Stevenson é estreante em longas, mas já exibe uma assinatura cinemática bem particular. Sua câmera é atenta, quase documental, provavelmente influência dos seus tempos de fotojornalista no Los Angeles Times. Com habilidade, ela faz questão de capturar as pessoas ao fundo e a atmosfera das locações, elevando quase ao nível dos protagonistas. Isso confere uma sensação de imersão e tensão muito interessante e pouquíssimo hollywoodiana. O que é um baita elogio.

Essa opção de perspectiva mais, digamos, popularesca remete ao prólogo de O Exorcista, com o saudoso Max von Sydow vagando pelas ruas de Mosul, Iraque. Recortes do dia a dia do cidadão comum que sugerem certo realismo mágico, ainda que aliado a uma presença sinistra e invisível. E isso faz todo o sentido do mundo. Afinal, antes de falar do Anticristo é preciso falar do mundo e das pessoas que vivem nele.

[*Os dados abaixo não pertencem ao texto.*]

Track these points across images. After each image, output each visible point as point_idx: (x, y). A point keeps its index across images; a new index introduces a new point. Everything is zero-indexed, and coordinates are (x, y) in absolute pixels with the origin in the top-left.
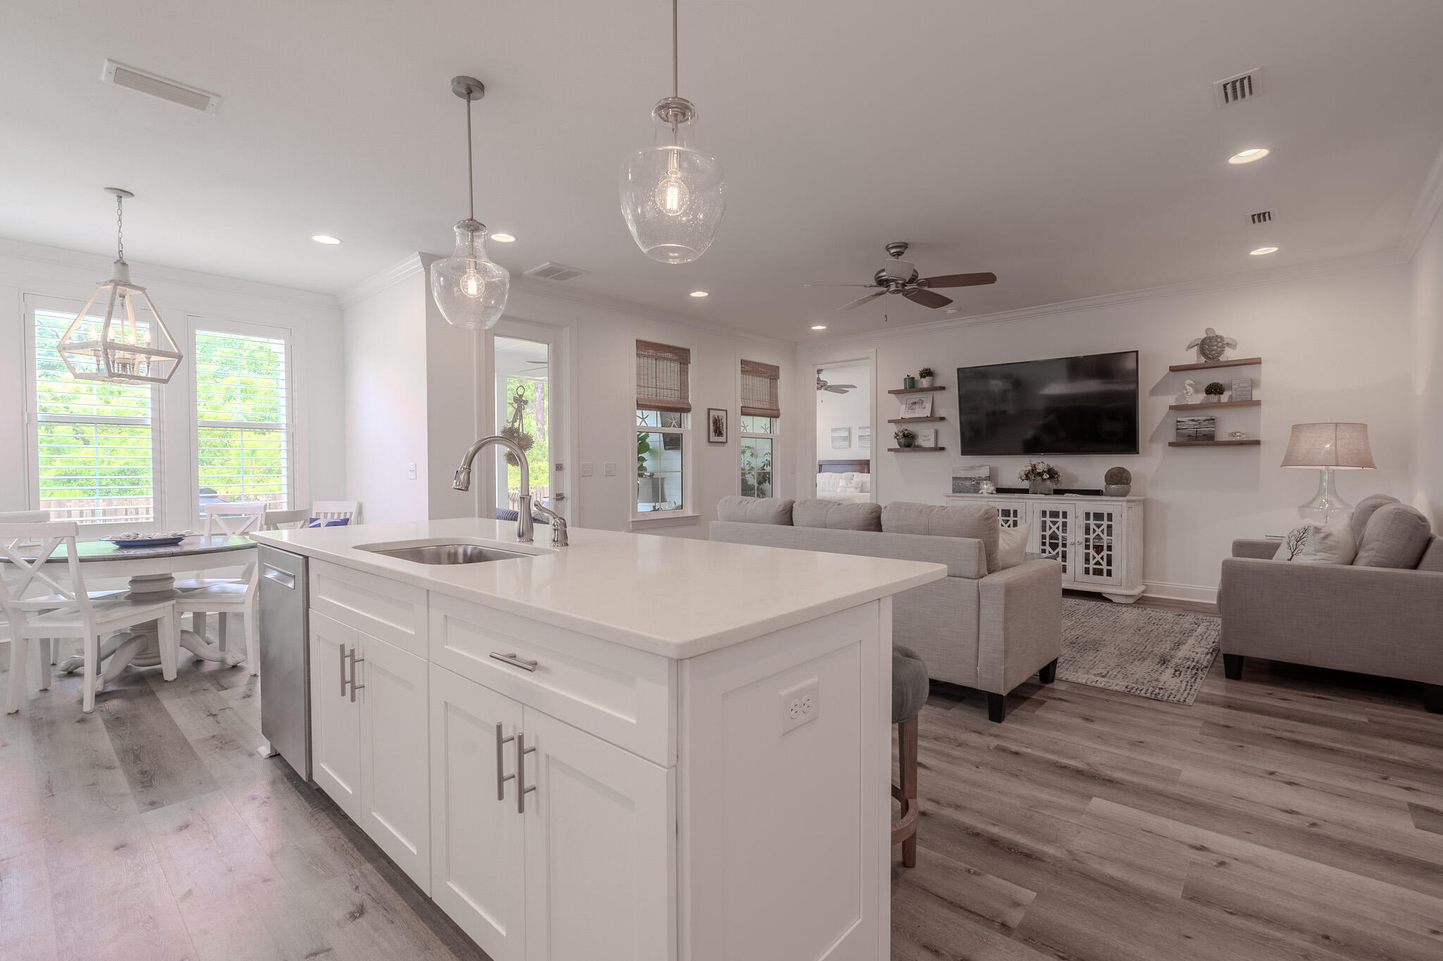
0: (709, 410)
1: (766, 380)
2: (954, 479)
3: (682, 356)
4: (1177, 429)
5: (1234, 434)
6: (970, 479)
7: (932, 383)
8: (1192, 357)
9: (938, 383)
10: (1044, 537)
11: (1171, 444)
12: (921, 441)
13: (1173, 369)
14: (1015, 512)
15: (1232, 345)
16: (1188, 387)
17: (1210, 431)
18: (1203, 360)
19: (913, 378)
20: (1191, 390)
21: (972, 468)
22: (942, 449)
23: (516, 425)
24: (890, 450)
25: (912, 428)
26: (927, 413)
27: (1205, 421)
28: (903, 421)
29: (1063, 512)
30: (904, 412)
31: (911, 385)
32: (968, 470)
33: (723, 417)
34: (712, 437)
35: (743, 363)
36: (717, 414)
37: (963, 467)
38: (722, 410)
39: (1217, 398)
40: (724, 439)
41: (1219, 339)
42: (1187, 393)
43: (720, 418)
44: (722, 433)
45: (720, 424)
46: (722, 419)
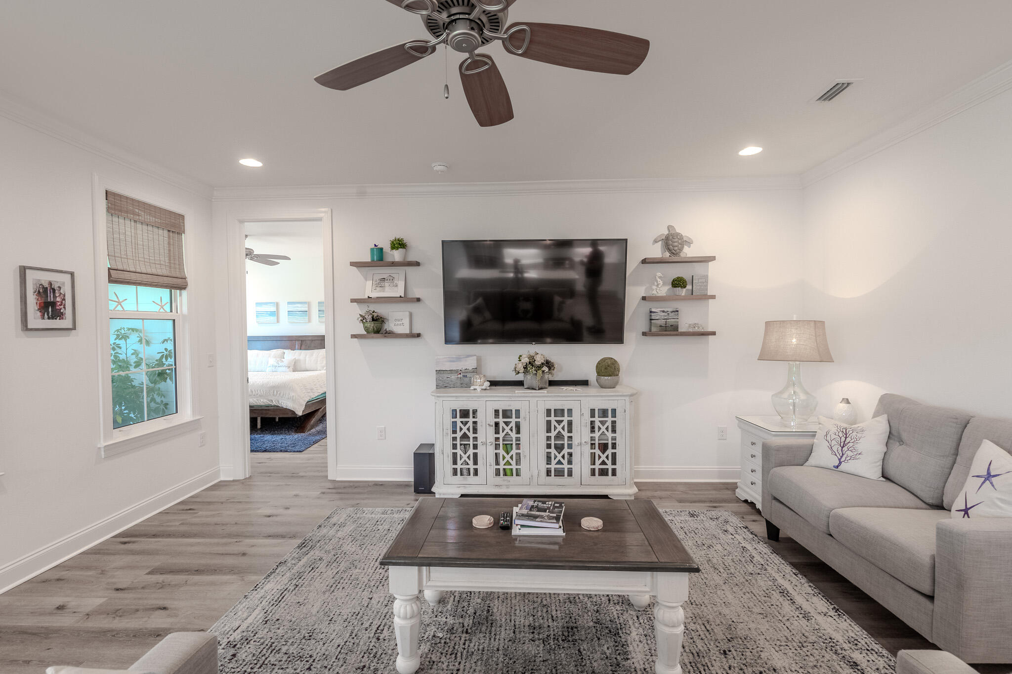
1: (161, 232)
4: (651, 320)
5: (695, 325)
6: (456, 371)
7: (405, 256)
8: (656, 251)
9: (411, 258)
10: (549, 438)
11: (644, 334)
12: (390, 326)
13: (644, 261)
14: (518, 412)
15: (689, 243)
16: (659, 280)
17: (675, 322)
18: (667, 254)
19: (382, 249)
20: (661, 282)
21: (458, 359)
22: (419, 335)
24: (353, 336)
25: (381, 310)
26: (400, 292)
27: (672, 312)
28: (370, 301)
30: (369, 290)
31: (379, 258)
32: (454, 361)
33: (64, 284)
34: (35, 320)
35: (111, 198)
36: (45, 278)
37: (449, 358)
38: (61, 272)
39: (683, 292)
40: (66, 323)
41: (679, 236)
42: (657, 285)
43: (56, 286)
44: (62, 314)
45: (55, 297)
46: (60, 288)
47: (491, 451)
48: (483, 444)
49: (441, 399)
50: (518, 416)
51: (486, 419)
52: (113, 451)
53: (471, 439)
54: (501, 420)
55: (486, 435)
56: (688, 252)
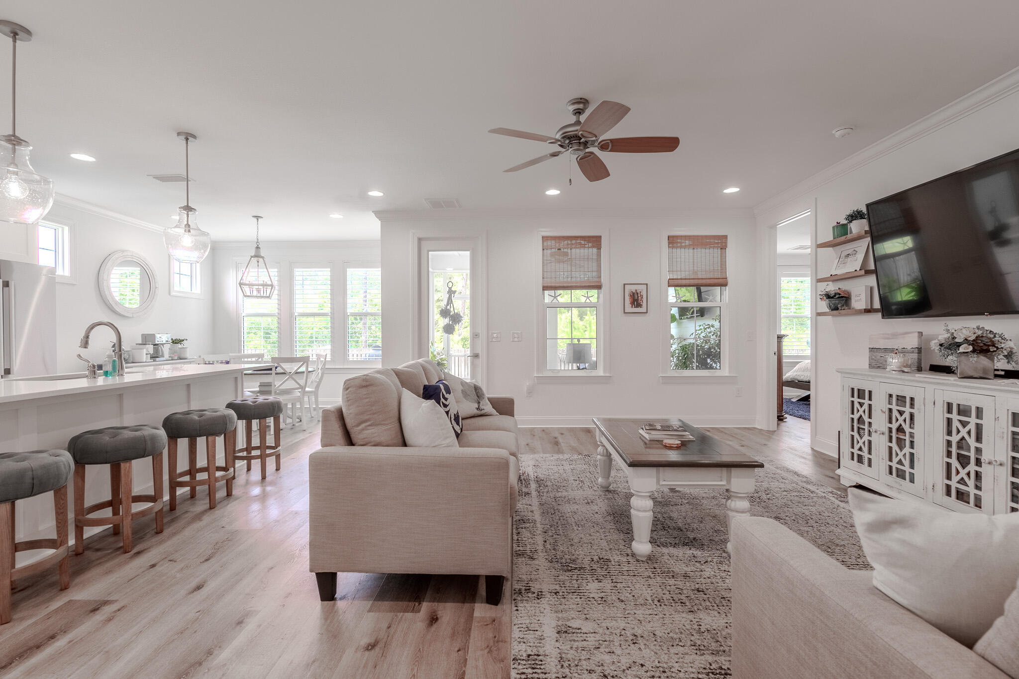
0: (624, 285)
1: (716, 250)
2: (872, 350)
3: (595, 241)
6: (892, 350)
10: (949, 443)
12: (854, 302)
14: (912, 400)
19: (842, 225)
21: (894, 336)
22: (877, 311)
23: (448, 307)
24: (816, 314)
26: (858, 266)
28: (834, 279)
29: (978, 408)
30: (833, 268)
32: (888, 338)
33: (642, 290)
34: (629, 308)
35: (671, 239)
36: (634, 288)
37: (883, 334)
38: (641, 284)
40: (643, 309)
43: (638, 292)
44: (641, 305)
45: (638, 297)
46: (640, 292)
47: (885, 443)
48: (878, 431)
50: (912, 405)
51: (880, 404)
52: (668, 380)
53: (867, 424)
54: (894, 408)
55: (879, 422)
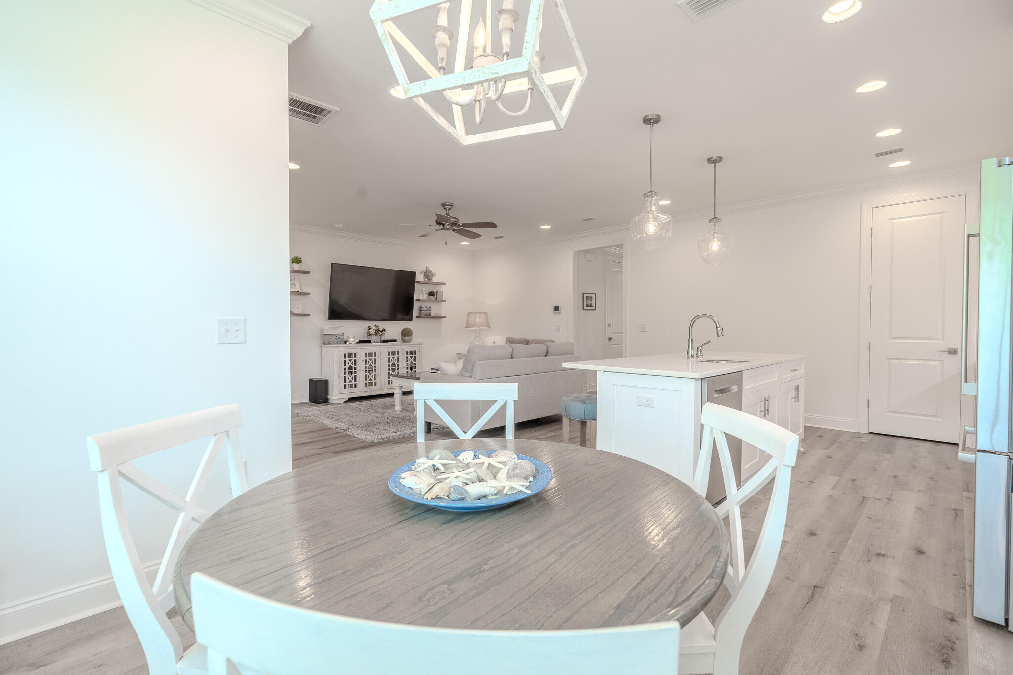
4: (421, 310)
5: (437, 314)
6: (335, 335)
7: (300, 268)
8: (424, 278)
9: (304, 269)
10: (389, 366)
11: (419, 317)
13: (420, 283)
14: (375, 353)
15: (434, 275)
16: (424, 292)
17: (430, 312)
18: (426, 280)
22: (309, 315)
26: (297, 288)
27: (429, 307)
32: (332, 329)
37: (330, 327)
39: (432, 298)
41: (431, 272)
42: (423, 294)
47: (363, 374)
48: (360, 370)
49: (338, 348)
50: (375, 356)
51: (360, 358)
53: (353, 369)
54: (368, 358)
55: (360, 366)
56: (435, 280)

Preparar o palco é essencial. Ou, no caso, fazer a cama.


A história começa com dois padres discutindo uma suposta conspiração dentro da igreja. Corta para a Roma de 1971, onde a jovem noviça Margaret é enviada para trabalhar num orfanato e, talvez, ser ordenada freira – tudo em meio a protestos de estudantes, trabalhadores e militantes de esquerda (opa!). Margaret é conduzida pelo Cardeal Lawrence até o orfanato, que é dirigido pela austera Irmã Silva. Aos poucos, ela vai desvendando o lugar, suas peculiaridades e algumas residentes singulares, como a misteriosa jovem Carlita.

Claro que não demora até Margaret topar com o dedinho do pé bem na quina da conspiração pró-Anticristo.

O roteiro, de Stevenson, Tim Smith e Keith Thomas, toca em alguns pontos bem relevantes, como a opressão sistêmica e a luta pela autonomia das mulheres sobre seus corpos. Em termos de terror per se, não deixa muito espaço para ambiguidades. Aliás, não deixa nenhum. Com exceção, talvez, de uma reviravolta que dá pra antever a quilômetros de distância. O casting, em contrapartida, foi bastante feliz.

Nell Tiger Free – que, apesar do nome, não é nativa americana, mas inglesa – faz uma protagonista genuína e cativante. A bela espanhola Maria Caballero, mesmo com pouco tempo de tela, se destaca como a colega de quarto de Margaret. O mesmo para a adolescente italiana Nicole Sorace, como a introspectiva Carlita. Do lado dos veteranos, o grande Bill Nighy empresta altivez e confiabilidade ao Cardeal Lawrence, bem como Ralph Ineson no papel do renegado Padre Brennan, com o auxílio extra do seu vozeirão estrondoso (não é à toa que será o Galactus!). E a Irmã Silva está muito bem representada pela nossa Sônia Braga, cravo & canela.

O único desagravo foi a mera ponta reservada à Charles Dance, o eterno Tywin Lannister. Devia ser proibido por lei um ator desse porte aparecer menos de duas horas por filme.

Também desceu esquisita a participação-relâmpago da atriz aussie Ishtar Currie-Wilson como a insana Irmã Anjelica. Os trailers e imagens promocionais venderam a sua expressão assustadora como se fosse o carro-chefe do filme. E passa bem longe disso.


A bem da verdade, o plano dos servos do cramulhão é digno dos vilões mais camp do 007. E se a trama não tem muitos trunfos, o jeito foi fazer algumas rendições aos clássicos. As (poucas) mortes do filme são transposições quase literais de cenas famosas do A Profecia original. Planos e enquadramentos se embriagam em cenas icônicas de O Exorcista e O Bebê de Rosemary – impressão reforçada pela fotografia obsessivamente simétrica de Aaron Morton nas tomadas fechadas em contraponto com a pegada mais solta de Stevenson nas externas.

Eventualmente, a coisa cruza o limite e abraça o plágio descarado: a impressionante e visceral cena de possessão na reta final foi reeditada da famosa performance de Isabelle Adjani em Possessão, filme dirigido pelo cineasta polonês Andrzej Żuławski em 1981. É ver – e comparar – pra crer.

* o curioso é a presença do Sam Neill em Possessão no mesmo ano em que interpretou o Damien adulto em A Profecia III. De certa forma, fecha-se aqui um ciclo bastardo. Vade retro, fio de Satanás!

Pode parecer estúpido (e é), mas o grande momento de A Primeira Profecia é o final. Para os adeptos do filme de 1976, como este que vos rascunha, é recompensador em vários aspectos. Não posso elaborar aqui por questões de spoiler, mas dou minha palavra que vale a pena.

Ao menos 66,6% de satisfação garantida.